Observing the Reionization : Effect of Calibration and Position Errors on Realistic Observation Conditions

TL;DR

This study evaluates how calibration and position errors impact the detection of the 21-cm cosmological signal using different radio telescope arrays, providing insights into optimal observational tolerances.

Contribution

It introduces an end-to-end simulation pipeline for assessing the effects of systematic errors on 21-cm signal detection across multiple radio arrays.

Findings

Calibration error tolerance is approximately 0.01% for signal detection.

Position errors greater than 5 arcseconds obscure the cosmological signal.

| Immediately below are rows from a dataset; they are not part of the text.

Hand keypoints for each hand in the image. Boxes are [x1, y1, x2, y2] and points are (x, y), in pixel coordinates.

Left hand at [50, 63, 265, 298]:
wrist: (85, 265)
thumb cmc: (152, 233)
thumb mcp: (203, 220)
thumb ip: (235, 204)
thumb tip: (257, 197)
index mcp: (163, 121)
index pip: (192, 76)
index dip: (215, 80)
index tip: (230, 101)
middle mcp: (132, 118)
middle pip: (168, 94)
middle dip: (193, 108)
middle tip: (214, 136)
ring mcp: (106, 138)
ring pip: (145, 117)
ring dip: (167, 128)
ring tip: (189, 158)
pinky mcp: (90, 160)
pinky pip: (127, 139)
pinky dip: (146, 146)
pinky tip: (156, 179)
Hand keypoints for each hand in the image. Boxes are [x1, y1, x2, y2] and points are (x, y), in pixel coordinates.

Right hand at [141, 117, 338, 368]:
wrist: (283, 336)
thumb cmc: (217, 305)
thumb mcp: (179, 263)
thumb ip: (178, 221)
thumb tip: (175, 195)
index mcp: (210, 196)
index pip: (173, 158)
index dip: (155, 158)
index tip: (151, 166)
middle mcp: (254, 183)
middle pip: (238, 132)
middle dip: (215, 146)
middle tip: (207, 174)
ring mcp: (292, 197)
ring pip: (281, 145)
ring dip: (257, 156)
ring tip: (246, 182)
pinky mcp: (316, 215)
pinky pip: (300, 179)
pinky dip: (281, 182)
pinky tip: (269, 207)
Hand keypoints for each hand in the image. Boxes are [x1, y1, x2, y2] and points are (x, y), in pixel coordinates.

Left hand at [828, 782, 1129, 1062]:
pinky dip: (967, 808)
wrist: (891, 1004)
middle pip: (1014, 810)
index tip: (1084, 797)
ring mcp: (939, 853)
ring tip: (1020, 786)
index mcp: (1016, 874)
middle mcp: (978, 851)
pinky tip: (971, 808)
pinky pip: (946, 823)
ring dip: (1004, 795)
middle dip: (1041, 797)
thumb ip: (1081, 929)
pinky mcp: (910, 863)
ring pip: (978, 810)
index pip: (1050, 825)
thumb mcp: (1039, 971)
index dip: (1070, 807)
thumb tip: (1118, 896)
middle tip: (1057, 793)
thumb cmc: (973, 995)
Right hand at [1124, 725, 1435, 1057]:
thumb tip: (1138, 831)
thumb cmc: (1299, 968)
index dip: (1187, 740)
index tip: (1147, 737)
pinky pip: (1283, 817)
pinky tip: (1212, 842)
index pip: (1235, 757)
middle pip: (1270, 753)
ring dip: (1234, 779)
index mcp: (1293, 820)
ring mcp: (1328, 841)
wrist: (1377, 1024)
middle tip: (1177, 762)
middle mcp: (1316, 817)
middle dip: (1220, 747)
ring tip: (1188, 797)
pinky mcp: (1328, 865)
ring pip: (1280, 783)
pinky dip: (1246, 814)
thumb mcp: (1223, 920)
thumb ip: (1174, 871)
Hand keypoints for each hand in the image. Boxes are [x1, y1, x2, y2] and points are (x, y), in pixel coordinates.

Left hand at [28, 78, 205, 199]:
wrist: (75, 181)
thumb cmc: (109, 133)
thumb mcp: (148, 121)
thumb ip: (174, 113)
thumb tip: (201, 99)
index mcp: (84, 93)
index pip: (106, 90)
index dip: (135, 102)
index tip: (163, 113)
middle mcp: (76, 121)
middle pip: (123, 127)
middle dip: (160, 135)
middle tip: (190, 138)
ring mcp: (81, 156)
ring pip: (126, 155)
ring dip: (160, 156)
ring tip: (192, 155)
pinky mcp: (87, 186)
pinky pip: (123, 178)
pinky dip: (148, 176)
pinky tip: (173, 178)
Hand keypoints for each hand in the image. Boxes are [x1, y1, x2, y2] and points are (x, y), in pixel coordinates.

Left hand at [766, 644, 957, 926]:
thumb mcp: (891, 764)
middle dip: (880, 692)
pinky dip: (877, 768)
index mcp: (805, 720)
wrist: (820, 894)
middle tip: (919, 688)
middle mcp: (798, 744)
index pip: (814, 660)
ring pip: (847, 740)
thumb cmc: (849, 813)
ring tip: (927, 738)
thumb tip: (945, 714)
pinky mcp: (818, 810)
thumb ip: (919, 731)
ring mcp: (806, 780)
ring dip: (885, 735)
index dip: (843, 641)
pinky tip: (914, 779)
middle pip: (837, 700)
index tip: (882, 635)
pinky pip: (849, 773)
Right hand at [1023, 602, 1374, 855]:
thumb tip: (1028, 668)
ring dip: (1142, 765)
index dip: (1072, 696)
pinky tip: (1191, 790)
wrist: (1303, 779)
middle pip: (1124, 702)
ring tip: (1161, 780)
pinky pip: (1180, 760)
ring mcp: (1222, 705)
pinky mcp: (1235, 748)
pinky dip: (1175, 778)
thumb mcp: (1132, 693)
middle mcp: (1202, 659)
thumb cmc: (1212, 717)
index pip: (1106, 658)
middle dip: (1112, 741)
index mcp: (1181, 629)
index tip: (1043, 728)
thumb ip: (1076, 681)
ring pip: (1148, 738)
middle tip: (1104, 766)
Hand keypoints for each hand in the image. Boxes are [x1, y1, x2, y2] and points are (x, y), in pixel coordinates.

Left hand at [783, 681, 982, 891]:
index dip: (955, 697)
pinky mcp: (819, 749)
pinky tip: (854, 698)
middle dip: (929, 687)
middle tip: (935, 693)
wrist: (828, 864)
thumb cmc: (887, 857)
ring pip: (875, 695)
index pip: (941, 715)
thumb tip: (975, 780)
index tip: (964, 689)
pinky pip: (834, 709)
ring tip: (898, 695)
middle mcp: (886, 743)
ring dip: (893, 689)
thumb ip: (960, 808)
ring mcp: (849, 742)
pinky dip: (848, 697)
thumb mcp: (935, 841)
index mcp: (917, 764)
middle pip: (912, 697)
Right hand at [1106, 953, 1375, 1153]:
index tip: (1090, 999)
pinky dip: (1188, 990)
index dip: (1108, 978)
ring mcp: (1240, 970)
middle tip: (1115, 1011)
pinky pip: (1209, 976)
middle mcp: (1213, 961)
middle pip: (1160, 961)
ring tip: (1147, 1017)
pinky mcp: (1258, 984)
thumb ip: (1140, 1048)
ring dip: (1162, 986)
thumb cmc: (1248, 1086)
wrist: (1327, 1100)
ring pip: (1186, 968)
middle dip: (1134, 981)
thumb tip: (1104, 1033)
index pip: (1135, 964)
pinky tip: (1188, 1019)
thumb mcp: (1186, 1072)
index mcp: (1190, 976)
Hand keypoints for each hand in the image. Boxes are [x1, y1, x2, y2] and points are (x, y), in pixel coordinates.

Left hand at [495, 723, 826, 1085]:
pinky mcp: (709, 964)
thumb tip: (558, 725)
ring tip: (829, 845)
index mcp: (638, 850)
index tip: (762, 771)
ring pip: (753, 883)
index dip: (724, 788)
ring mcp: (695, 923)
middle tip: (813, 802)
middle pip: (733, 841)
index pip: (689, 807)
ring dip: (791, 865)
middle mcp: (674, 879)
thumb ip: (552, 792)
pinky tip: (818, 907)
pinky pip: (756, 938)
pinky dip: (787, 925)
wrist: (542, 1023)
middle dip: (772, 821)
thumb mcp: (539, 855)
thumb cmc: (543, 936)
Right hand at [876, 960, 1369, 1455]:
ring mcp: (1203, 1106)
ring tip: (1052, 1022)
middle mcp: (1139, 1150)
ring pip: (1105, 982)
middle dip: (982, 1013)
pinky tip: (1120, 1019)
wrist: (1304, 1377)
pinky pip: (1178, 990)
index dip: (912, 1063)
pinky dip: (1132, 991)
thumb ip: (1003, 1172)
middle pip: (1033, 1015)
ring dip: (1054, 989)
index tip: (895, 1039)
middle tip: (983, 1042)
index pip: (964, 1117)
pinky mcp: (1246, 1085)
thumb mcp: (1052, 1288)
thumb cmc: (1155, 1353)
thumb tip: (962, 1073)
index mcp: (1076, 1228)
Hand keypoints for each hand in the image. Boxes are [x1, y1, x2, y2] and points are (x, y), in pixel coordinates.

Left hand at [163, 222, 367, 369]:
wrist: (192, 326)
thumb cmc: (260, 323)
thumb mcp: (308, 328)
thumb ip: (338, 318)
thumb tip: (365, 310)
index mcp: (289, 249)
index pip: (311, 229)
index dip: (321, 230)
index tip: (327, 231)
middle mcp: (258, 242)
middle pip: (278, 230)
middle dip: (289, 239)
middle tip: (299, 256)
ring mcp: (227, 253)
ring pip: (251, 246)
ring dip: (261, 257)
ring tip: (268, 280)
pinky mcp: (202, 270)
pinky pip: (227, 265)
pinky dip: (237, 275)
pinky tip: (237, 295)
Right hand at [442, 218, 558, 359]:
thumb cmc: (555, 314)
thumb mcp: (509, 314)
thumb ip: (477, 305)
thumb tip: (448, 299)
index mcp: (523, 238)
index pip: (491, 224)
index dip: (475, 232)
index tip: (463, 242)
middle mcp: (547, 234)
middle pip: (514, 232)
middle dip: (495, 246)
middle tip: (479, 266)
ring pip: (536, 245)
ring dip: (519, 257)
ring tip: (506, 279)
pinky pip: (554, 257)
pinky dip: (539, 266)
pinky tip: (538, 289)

SKA1-Low performs slightly better in image detection, MWA in power spectrum analysis.

Abstract

Observation of the redshifted 21-cm signal from Cosmic Dawn and Epoch of Reionization is a challenging endeavor in observational cosmology. Presence of orders of magnitude brighter astrophysical foregrounds and various instrumental systematics increases the complexity of these observations. This work presents an end-to-end pipeline dealing with synthetic interferometric data of sensitive radio observations . The mock sky model includes the redshifted 21-cm signal and astrophysical foregrounds. The effects of calibration error and position error in the extraction of the redshifted 21-cm power spectrum has been simulated. The effect of the errors in the image plane detection of the cosmological signal has also been studied. A comparative analysis for array configurations like the SKA1-Low, MWA and HERA has been demonstrated. The calibration error tolerance of the arrays, under some assumptions about the nature of the systematic components, is optimally found to be $\sim 0.01\%$ for the detection of the signal. For position errors, an offset of $\gtrapprox 5\arcsec$ makes the residual foregrounds obscure the target signal. These simulations also imply that in the SKA-1 Low performs marginally better than the others in the image domain, while the same is true for MWA in the power spectrum domain. This is one of the first studies that compares performance of various radio telescopes operating under similar observing conditions towards detecting the cosmological signal. This end-to-end pipeline can also be extended to study effects of chromatic primary beam, radio frequency inferences, foregrounds with spectral features, etc.